A 20-year-old female complains of intermittent headaches and blurred vision for two weeks. She has not had headaches or vision changes prior to the past two weeks. Her past medical history is unremarkable. About 2 months prior to this visit, she was prescribed oral tetracycline for treatment of acne, and her acne has improved with the treatment. She does not take any other medications.
On physical examination, the patient has normal heartbeat and respiratory sounds. She has normal pulses and does not have abdominal distention. On neurological examination, muscle strength, sensation, reflexes, coordination, and gait are normal. The patient’s vision is normal, and she does not wear corrective lenses.
Fundoscopic examination shows mild papilledema in both eyes, and the left eye appears slightly more swollen than the right side. Brain MRI was normal. She had a lumbar puncture (LP) with an opening pressure of 330 cm H2O, clear fluid, and no abnormalities on CSF cytology.
Diagnosis: Pseudotumor cerebri
Pseudotumor cerebri is a condition caused by increased cerebrospinal fluid (CSF) pressure in the absence of a brain mass. The exact pathophysiology is unclear, but it may be caused by decreased CSF reabsorption. This process can be triggered by medications such as tetracycline, isotretinoin, oral contraceptives, and other antibiotics. Several medical conditions are associated with pseudotumor cerebri, including kidney disease and Addison disease.
Pseudotumor cerebri is most likely to occur in young women and among people who are overweight, but it can occur in men, in people of all ages, and among those who are normal weight or underweight. Often there is no identified cause, in which case it would be considered idiopathic. Idiopathic pseudotumor cerebri is often called idiopathic intracranial hypertension.
When a patient has papilledema, this can be a sign of a medical emergency. Papilledema is an indication for an urgent brain CT or brain MRI to rule out a brain mass, focal or generalized cerebral edema, or obstruction of CSF flow, which may require emergency surgical intervention.
If there is no mass or obstruction, the next step includes considering other causes of increased intracranial pressure, such as medications or medical conditions. If the patient is prescribed a medication that can cause pseudotumor cerebri, the triggering agent should be discontinued. Normally, discontinuing the triggering agent prevents worsening of the fluid pressure, but does not reduce CSF pressure. Untreated pseudotumor cerebri can result in permanent loss of vision due to pressure on the optic nerves. Diuretics (eg, acetazolamide, furosemide) or oral steroids can be prescribed to reduce the fluid.
An LP is a more definitive step for both diagnosis and treatment of the condition. The LP should be done with the patient lying down so that an accurate opening pressure can be obtained. A normal opening pressure ranges from 100 cm to180 cm H2O, and patients who are obese may have opening pressures up to 200 cm or even 250 cm H2O. A young patient with an opening pressure above 200 cm H2O is considered to have a high CSF pressure. Generally, the fluid may flow rapidly in patients who have pseudotumor cerebri.

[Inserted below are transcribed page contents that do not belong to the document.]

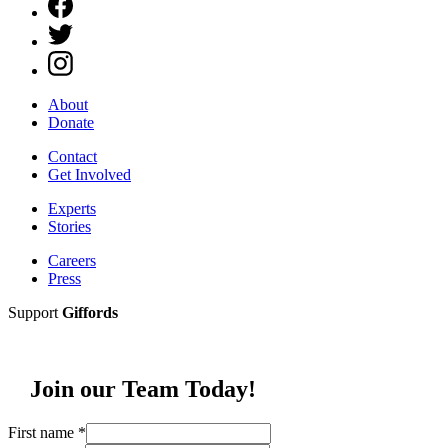
About
Donate
Contact
Get Involved
Experts
Stories
Careers
Press
Support
Giffords
Join our Team Today!
First name
*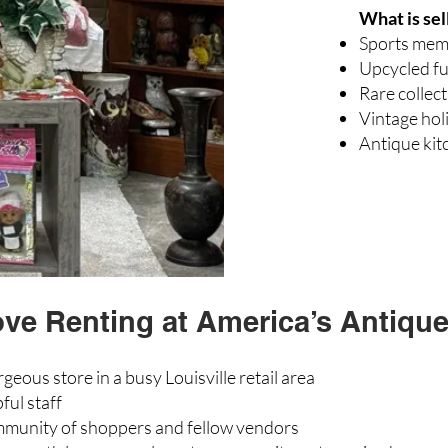
What is sel
Sports mem
Upcycled fu
Rare collect
Vintage hol
Antique ki
e Renting at America’s Antique 
rgeous store in a busy Louisville retail area
ful staff
munity of shoppers and fellow vendors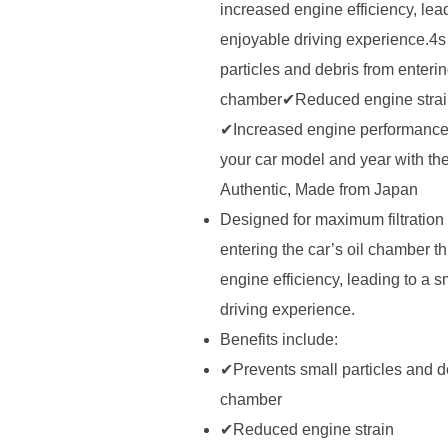
increased engine efficiency, lea
enjoyable driving experience.4s
particles and debris from enterin
chamber✔Reduced engine strain
✔Increased engine performance
your car model and year with th
Authentic, Made from Japan
Designed for maximum filtration 
entering the car’s oil chamber th
engine efficiency, leading to a 
driving experience.
Benefits include:
✔Prevents small particles and de
chamber
✔Reduced engine strain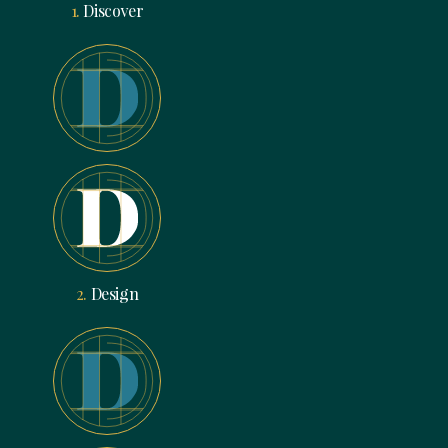
1.
Discover
2.
Design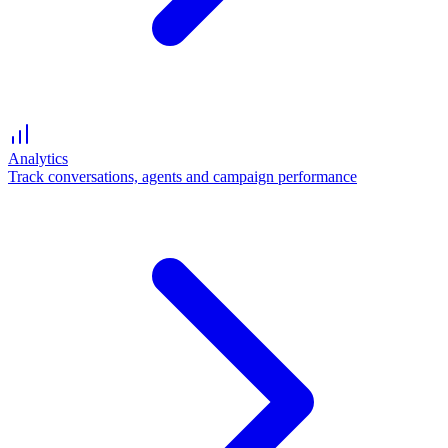
Analytics
Track conversations, agents and campaign performance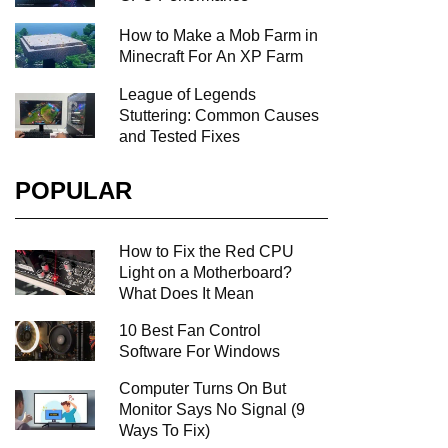
How to Make a Mob Farm in
Minecraft For An XP Farm
League of Legends
Stuttering: Common Causes
and Tested Fixes
POPULAR
How to Fix the Red CPU
Light on a Motherboard?
What Does It Mean
10 Best Fan Control
Software For Windows
Computer Turns On But
Monitor Says No Signal (9
Ways To Fix)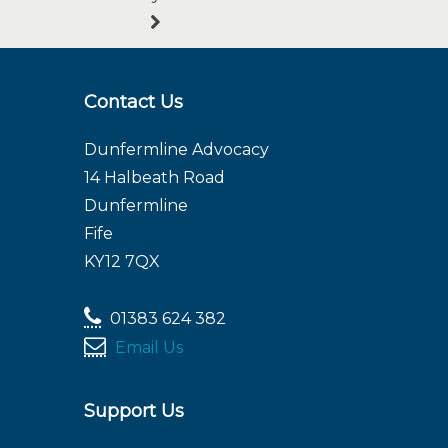
Contact Us
Dunfermline Advocacy
14 Halbeath Road
Dunfermline
Fife
KY12 7QX
01383 624 382
Email Us
Support Us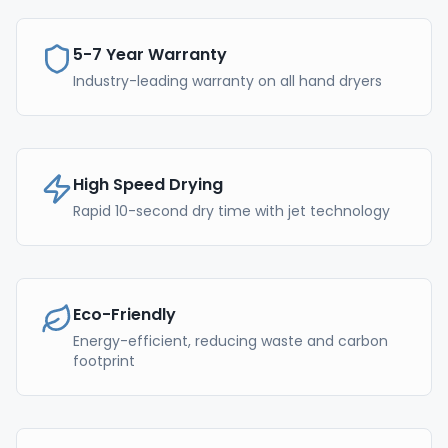
5-7 Year Warranty
Industry-leading warranty on all hand dryers
High Speed Drying
Rapid 10-second dry time with jet technology
Eco-Friendly
Energy-efficient, reducing waste and carbon
footprint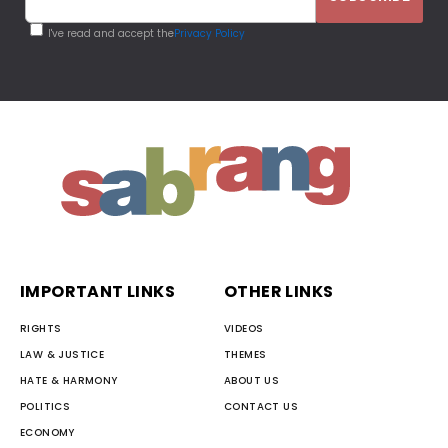
I've read and accept the
Privacy Policy
IMPORTANT LINKS
OTHER LINKS
RIGHTS
VIDEOS
LAW & JUSTICE
THEMES
HATE & HARMONY
ABOUT US
POLITICS
CONTACT US
ECONOMY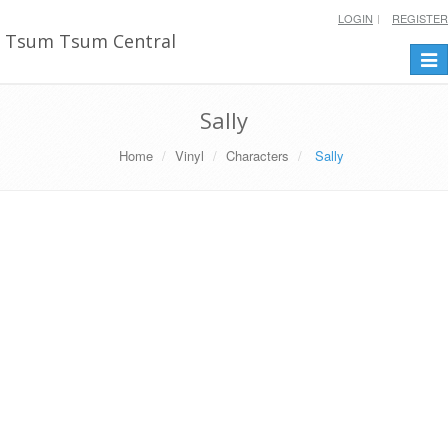
LOGIN
REGISTER
Tsum Tsum Central
Togg
navi
Sally
Home
Vinyl
Characters
Sally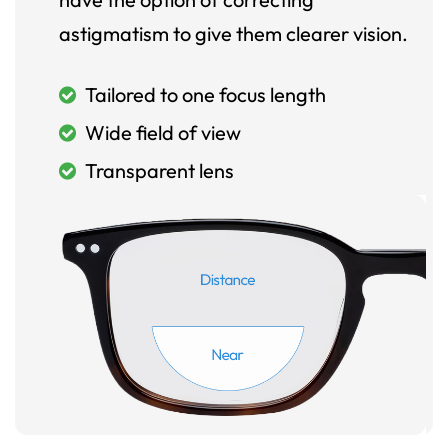
astigmatism to give them clearer vision.
Tailored to one focus length
Wide field of view
Transparent lens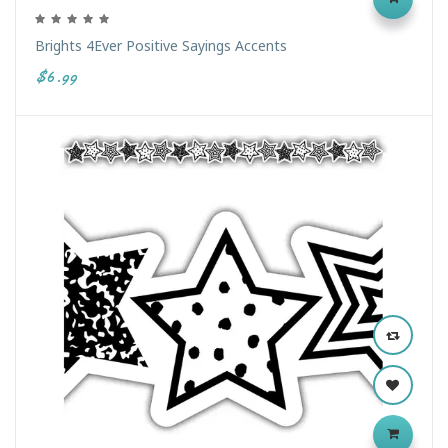
Brights 4Ever Positive Sayings Accents
$6.99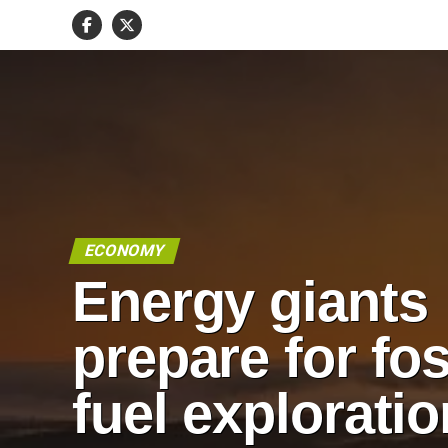
ECONOMY
Energy giants
prepare for fos
fuel exploratio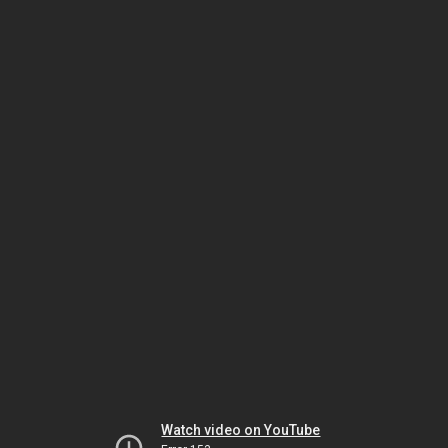
Watch video on YouTube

The LP is a diagnostic as well as a therapeutic tool. CSF should be removed during the LP to relieve the pressure. The fluid should be allowed to drip slowly using a small gauge needle and should not be activity withdrawn. It is recommended to check the CSF pressure before removing the needle to ensure that the closing pressure is normal. However, an excessive amount of fluid should not be removed, as a relatively rapid drop in CSF pressure can cause a severe headache. One of the complications of the LP can include a spinal fluid leak, in which case a blood patch is usually used to close the leak.

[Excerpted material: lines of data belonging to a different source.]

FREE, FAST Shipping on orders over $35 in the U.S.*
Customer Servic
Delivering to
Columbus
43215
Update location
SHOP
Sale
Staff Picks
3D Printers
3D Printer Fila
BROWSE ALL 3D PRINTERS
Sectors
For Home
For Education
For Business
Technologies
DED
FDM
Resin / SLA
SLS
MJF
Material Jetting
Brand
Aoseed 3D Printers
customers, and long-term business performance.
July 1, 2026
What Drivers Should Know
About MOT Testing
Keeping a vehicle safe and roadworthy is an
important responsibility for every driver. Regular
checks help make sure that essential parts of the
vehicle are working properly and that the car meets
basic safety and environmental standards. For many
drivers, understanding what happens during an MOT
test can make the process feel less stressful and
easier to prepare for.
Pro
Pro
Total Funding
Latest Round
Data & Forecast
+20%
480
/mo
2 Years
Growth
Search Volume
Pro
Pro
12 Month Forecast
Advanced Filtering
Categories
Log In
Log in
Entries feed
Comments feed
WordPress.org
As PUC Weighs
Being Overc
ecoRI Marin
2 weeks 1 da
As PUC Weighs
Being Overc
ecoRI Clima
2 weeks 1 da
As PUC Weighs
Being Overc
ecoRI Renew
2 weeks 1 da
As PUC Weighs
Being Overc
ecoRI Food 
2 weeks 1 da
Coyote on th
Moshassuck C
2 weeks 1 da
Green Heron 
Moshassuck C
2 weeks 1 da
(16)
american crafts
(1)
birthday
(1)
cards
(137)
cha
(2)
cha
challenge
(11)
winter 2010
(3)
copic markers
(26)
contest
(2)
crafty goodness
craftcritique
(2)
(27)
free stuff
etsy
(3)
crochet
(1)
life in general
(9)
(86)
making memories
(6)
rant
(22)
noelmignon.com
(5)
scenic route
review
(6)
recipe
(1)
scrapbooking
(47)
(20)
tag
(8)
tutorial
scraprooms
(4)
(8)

Most patients with pseudotumor cerebri recover after treatment with LP and medication. However, clinical symptoms and papilledema may recur. If repeated LPs are required, a ventricular shunt may be placed to prevent fluid buildup.

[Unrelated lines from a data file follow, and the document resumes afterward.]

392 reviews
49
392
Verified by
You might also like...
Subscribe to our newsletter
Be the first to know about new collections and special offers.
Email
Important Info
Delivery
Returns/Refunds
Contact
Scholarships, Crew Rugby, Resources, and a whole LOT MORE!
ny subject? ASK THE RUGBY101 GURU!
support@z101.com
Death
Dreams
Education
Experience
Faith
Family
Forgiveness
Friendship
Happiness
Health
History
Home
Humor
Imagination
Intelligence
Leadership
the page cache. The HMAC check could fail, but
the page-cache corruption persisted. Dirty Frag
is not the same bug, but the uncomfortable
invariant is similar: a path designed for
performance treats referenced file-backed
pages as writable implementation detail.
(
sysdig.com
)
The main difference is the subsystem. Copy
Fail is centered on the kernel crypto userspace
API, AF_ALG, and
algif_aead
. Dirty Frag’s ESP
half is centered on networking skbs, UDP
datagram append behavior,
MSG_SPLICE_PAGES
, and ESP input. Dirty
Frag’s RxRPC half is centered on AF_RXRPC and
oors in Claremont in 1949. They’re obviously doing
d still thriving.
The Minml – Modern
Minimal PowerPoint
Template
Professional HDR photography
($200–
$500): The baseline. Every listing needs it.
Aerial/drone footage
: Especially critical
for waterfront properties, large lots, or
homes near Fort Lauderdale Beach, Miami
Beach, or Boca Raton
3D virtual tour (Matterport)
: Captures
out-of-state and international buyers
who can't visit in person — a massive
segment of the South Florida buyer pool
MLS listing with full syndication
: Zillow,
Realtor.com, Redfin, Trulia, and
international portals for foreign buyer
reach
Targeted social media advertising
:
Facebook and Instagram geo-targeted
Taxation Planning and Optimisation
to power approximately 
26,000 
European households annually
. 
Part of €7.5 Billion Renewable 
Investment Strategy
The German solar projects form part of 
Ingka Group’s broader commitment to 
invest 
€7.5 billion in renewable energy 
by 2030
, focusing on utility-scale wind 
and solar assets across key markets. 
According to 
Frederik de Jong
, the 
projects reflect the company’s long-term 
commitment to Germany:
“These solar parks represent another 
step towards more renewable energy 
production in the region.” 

Pseudotumor cerebri is also referred to as idiopathic increased intracranial pressure because there is no mass causing the increase in pressure. The name may cause some confusion with normal pressure hydrocephalus (NPH), which is also characterized by excessive cerebrospinal fluid. However, NPH is a different condition that causes gait abnormalities and dementia. It is associated with enlarged ventricles, which are usually clearly visualized on brain MRI or brain CT. People with NPH have normal CSF opening pressure on LP and do not benefit from removal of CSF.
Take home points
• Papilledema should be evaluated promptly with brain imaging
• Pseudotumor cerebri should be treated in a timely manner to reduce intracranial pressure and to avoid long-term sequelae
• If medications are used to reduce intracranial fluid, a follow-up fundoscopic examination should be done within 2 to 3 days after initiation of medication. If papilledema has not improved with medication, an LP is recommended
Kanagalingam S, Subramanian PS. Update on Idiopathic Intracranial Hypertension. Curr Treat Options Neurol. 2018;20:24.
Kosmorsky GS. Idiopathic intracranial hypertension: pseudotumor cerebri. Headache. 2014;54:389-93.